Cycling Weekly will have a rider blogging from every round of this year’s Johnson Health Tech GP Series, offering insight, comment and humour from the fast-paced proceedings.
This week, 2012 Series champion Annie Simpson (Hope Factory Racing) talks us through some of the upsides and downsides of being part of a women’s team with a men’s squad running alongside it.
“Pretty much everything we have on the team is shared between the men’s and women’s squads, be it sets of wheels or rollers to warm up before the race. During the rest of the season we often don’t get a team car, for example during the women’s national series road races, but the support we get at the Grand Prix Series and Tour Series is the same.

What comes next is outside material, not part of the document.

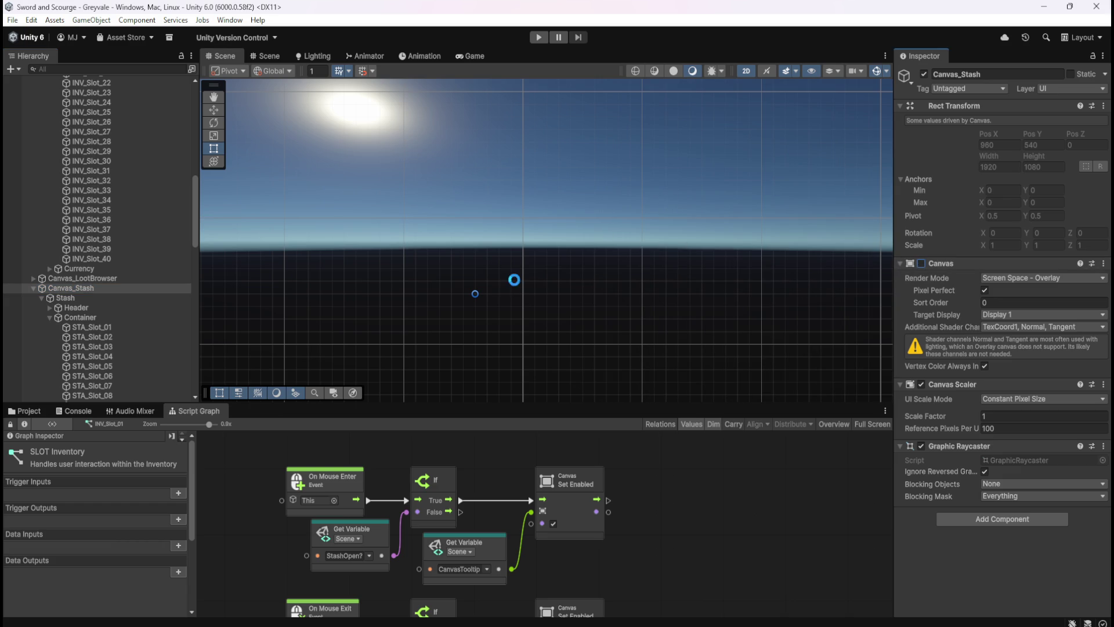
click(538, 37)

“We [the women’s team] probably benefit more from the arrangement. It means we always have a mechanic at the races which is really important.
“The only downside is that with joint teams the manager usually misses out on the women’s race because the briefing for the men’s event is held at the same time. Our manager Lee couldn’t make it to the women’s race in time to see us race.
“It also means we don’t have a manager standing on the side of the road during the race. We have a mechanic, but it is good to have a manager figure standing there, psychologically as much as having instructions shouted at us.
“I know they [the organisation] try to make the two races separate events, but the women’s race does feel like the warm-up race to the Tour Series.
“I think it would help to have a bit more clarity in the women’s series. It’s clear with the men’s races that it is a team event but in the women’s series it can be hard to know which standings are important. Often the individual jersey wearers get the limelight but there is no mention of the team, even though they are just as important.
“Actually, I wouldn’t want a women’s race at all the rounds. A lot of the women have day jobs so I’m not sure you’d get full fields at every race, plus there is a lot more going on in the women’s calendar in between the Grand Prix rounds. Until you have full-time women riders then realistically you aren’t going to have enough support.
“I think that combined teams will help women’s racing and help bring the women’s scene along, especially if the women’s team isn’t just a tag along with the men’s squad because the team feel like they have to. Actually, MG-Maxifuel [the only other combined team-Ed.] are arguably outshining and outperforming the men’s squad!”